WORK TO COMPLETE:
a - In the article on Hungary and the Western double standard, rewrite the passage that begins at the words "Another journalist from" and stops after "and remote populations.", changing "Netflix" to "YouTube".
b - Translate this sentence from the article on Hungary and the Western double standard into Spanish: "Around this time, ahead of the parliamentary elections in 2018, the country was flooded by anti-immigrant billboards."

SELECTED TEXT:
###

Lesson for Europe in Face of Ukraine War: Case of Hungary and Western Double Standard

Felix Nussbaum: The Refugee // Public domain

The parliamentary election in Hungary held on April 3, 2022, ended with the fourth consecutive victory of Prime Minister Viktor Orban and his right-wing Fidesz party. Whilst the results may be less of a surprise for many, it should be noted that Viktor Orban was neither without structural advantages against the opposition thanks to legal amendments in favor of the ruling party, nor the present and prior election were free from gerrymandering.

In the meantime, free, independent media have slowly eroded in Hungary under the rule of Fidesz, which successfully took over the vast majority of media platforms, thus preventing the opposition from reaching wider audiences across the country.

In contrast to the openly racist and xenophobic anti-immigrant propaganda of the Fidesz party during the so-called “migrant-crisis”, the public enemy became the opposition this time, not migrants and refugees. Around this time, ahead of the parliamentary elections in 2018, the country was flooded by anti-immigrant billboards. One of them depicted a queue of non-white men, the same image that had been unveiled by Nigel Farage (a former leader of the UK far-right Independence Party) shortly before the Brexit referendum, which had been reported to the police for resembling Nazi propaganda.

For many years, the Hungarian government, together with other right-wing populist politicians in Europe, have been capitalizing on anti-immigrant sentiments. Most countries refused to take in non-white refugees who have been victims of brutal humanitarian conflicts, framing them as threats and claiming there was no room left for them. In the Hungarian pro-government media discourse, the term refugee effectively disappeared and was replaced by ‘illegal migrants’ who would soon flood and take over “Christian Europe”.

Four years have passed since then, and now we are facing the biggest crises in Europe since the World War II. The war in Ukraine has claimed over 25 thousand casualties, including total of 1,563 civilian deaths (of them 130 children) as of April 5, 2022. It has also resulted in over four million people fleeing from their country seeking refuge in neighbouring countries, including Hungary, where they have been able to receive humanitarian support.

For many years, Western media – including Hungarian pro-government media discourse – have been highlighting the otherness of refugees coming from the Middle East. By dehumanizing and criminalizing refugees, the Hungarian government has been able to justify discrimination, racism and state-sponsored violence against refugees.  By contrast, Western media are now emphasizing the perceived similarity of Ukrainian refugees to ‘us’.

For instance, a former deputy prosecutor told the BBC that it’s really emotional for me because I see European people with blue eyes and blond hair being killed”.

Similarly, a French TV a journalist commented, We’re not talking here about Syrians fleeing the bombing of the Syrian regime backed by Putin. We’re talking about Europeans leaving in cars that look like ours to save their lives”.

Another journalist from The Telegraph wrote, They seem so like us. That is what makes it so shocking. Ukraine is a European country. Its people watch Netflix and have Instagram accounts, vote in free elections, and read uncensored newspapers. War is no longer something visited upon impoverished and remote populations.

###

RECORDS PROVIDED:

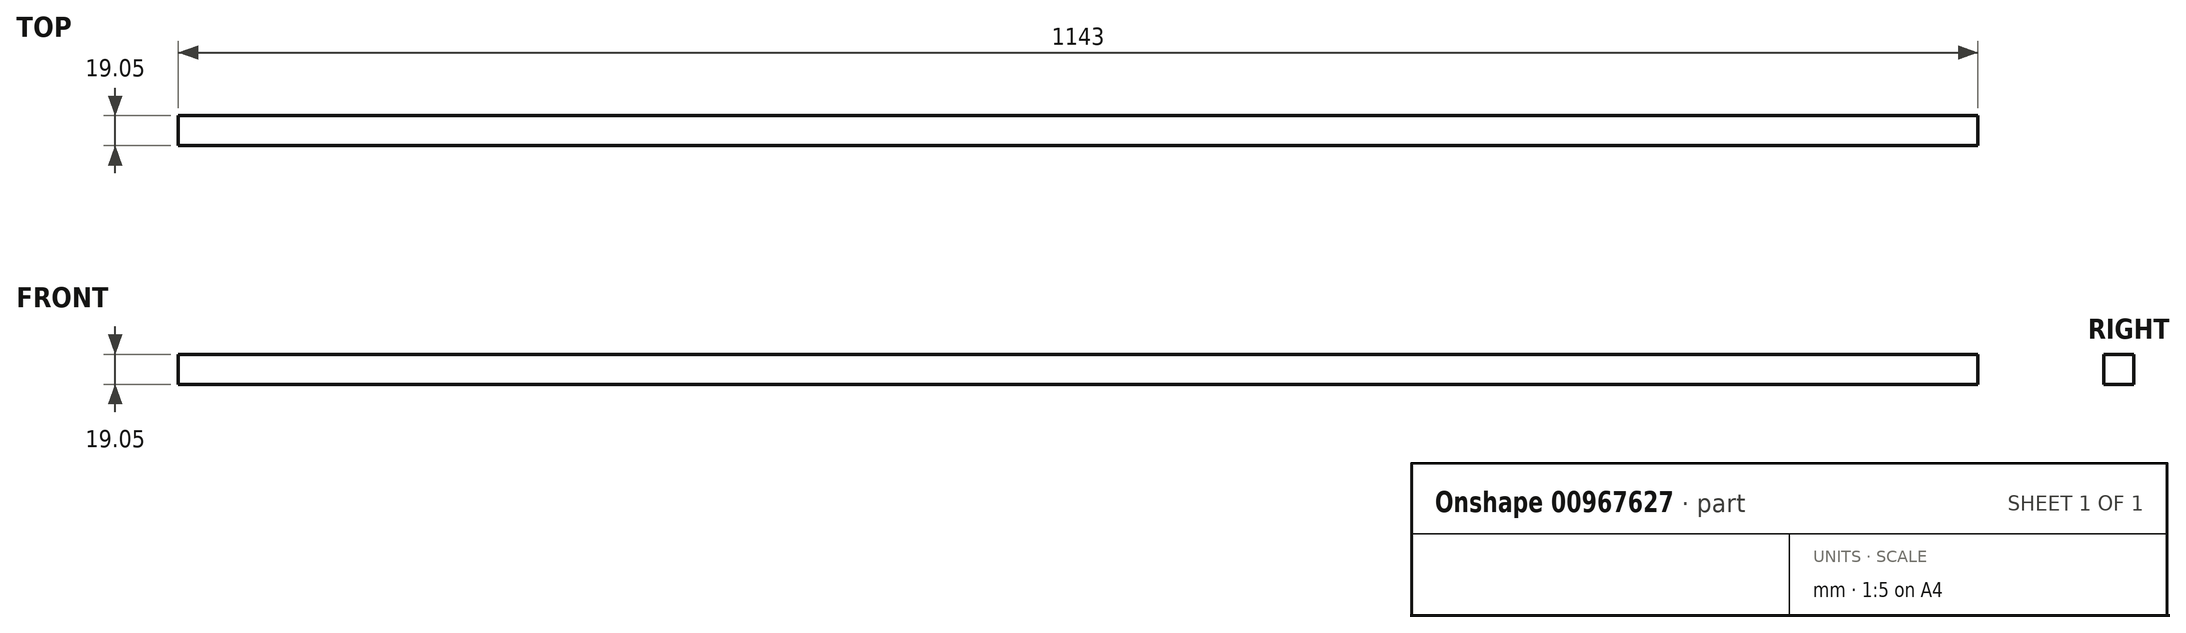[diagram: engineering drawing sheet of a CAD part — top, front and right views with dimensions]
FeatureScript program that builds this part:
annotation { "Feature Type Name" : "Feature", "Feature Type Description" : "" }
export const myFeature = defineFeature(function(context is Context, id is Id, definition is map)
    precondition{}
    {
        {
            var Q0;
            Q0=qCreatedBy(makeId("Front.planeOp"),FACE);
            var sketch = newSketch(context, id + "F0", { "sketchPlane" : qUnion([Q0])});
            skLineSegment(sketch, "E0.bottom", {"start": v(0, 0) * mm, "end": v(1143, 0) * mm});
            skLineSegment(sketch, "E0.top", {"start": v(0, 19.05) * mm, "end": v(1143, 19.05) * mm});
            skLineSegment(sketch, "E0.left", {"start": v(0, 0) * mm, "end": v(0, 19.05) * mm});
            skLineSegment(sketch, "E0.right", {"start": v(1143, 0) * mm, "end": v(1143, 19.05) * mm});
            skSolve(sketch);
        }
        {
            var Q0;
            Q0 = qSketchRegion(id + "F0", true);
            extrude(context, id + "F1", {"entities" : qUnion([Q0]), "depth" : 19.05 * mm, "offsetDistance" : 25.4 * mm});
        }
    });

###

EXPECTED RESULTS:
a -
Another journalist from The Telegraph wrote, They seem so like us. That is what makes it so shocking. Ukraine is a European country. Its people watch YouTube and have Instagram accounts, vote in free elections, and read uncensored newspapers. War is no longer something visited upon impoverished and remote populations.

b - Por esa época, antes de las elecciones parlamentarias de 2018, el país se vio inundado de vallas publicitarias contra la inmigración.